Assignment → Repeat the records below exactly, beginning at the first line and finishing with the line that contains "Table 3: Boolean".

[Saved data entries]

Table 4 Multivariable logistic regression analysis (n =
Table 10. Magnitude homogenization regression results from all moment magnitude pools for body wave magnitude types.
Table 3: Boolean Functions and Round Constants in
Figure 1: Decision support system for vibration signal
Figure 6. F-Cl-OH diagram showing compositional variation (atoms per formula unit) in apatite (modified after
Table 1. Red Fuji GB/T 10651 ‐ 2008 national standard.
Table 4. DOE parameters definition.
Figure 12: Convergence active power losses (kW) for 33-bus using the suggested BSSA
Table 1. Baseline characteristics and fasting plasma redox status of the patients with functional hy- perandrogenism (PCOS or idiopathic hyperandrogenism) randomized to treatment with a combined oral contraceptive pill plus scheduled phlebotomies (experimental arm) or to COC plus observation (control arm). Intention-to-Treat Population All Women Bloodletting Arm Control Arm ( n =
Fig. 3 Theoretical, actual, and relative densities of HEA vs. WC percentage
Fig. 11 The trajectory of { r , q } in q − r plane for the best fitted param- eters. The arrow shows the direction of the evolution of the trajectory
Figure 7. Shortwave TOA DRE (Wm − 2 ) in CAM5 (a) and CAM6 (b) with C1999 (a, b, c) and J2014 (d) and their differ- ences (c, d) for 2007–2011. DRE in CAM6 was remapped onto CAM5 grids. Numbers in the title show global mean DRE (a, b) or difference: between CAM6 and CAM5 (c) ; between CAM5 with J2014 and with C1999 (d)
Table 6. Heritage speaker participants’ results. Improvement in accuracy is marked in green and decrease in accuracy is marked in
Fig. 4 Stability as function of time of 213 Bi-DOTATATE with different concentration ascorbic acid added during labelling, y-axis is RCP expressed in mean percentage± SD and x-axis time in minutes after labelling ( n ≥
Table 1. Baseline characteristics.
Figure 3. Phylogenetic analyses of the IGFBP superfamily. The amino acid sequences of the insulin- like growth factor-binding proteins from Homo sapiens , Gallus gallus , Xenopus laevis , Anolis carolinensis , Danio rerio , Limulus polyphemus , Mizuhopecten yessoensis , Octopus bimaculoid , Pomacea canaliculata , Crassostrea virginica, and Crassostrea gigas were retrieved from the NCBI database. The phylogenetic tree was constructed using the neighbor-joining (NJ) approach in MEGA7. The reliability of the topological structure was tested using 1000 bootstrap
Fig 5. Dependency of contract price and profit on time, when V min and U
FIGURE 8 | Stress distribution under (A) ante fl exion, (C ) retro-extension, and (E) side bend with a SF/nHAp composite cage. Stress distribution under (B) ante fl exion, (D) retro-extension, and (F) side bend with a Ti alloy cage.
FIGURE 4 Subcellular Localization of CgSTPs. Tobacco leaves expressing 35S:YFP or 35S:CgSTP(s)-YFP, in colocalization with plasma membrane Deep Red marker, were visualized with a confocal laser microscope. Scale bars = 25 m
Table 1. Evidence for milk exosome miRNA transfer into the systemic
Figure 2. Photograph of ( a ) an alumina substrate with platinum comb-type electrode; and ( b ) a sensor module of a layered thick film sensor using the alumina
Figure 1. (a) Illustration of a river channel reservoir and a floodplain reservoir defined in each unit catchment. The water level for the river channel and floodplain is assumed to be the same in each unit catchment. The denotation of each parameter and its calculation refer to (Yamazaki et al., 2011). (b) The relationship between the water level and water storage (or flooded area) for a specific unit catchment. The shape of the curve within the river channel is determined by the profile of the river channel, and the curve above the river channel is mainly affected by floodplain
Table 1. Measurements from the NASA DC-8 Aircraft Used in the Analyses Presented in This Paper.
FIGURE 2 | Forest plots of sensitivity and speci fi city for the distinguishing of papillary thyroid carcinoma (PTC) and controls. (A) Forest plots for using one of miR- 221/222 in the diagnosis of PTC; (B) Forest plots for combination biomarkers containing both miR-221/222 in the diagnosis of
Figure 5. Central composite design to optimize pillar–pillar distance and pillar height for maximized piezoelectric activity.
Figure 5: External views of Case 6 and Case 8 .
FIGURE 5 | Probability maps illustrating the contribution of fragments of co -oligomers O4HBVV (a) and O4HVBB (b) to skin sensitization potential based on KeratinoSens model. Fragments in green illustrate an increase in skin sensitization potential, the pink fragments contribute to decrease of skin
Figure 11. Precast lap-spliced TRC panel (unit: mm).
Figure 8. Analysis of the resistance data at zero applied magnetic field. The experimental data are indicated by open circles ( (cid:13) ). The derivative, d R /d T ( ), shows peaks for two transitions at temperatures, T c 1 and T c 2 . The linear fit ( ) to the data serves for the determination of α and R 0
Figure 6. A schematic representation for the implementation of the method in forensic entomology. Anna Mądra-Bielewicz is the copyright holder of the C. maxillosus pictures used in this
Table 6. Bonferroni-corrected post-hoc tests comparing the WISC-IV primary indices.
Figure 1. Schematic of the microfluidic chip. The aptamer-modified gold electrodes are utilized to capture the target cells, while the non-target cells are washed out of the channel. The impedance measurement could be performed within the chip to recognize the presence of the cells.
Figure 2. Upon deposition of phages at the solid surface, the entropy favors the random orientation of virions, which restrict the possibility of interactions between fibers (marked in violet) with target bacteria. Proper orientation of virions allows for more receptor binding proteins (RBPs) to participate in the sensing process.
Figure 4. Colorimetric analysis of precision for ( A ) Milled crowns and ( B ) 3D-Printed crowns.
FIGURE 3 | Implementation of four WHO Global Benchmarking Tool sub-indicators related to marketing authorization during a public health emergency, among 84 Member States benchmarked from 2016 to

Result below →
Table 4 Multivariable logistic regression analysis (n =
Table 10. Magnitude homogenization regression results from all moment magnitude pools for body wave magnitude types.
Table 3: Boolean Functions and Round Constants in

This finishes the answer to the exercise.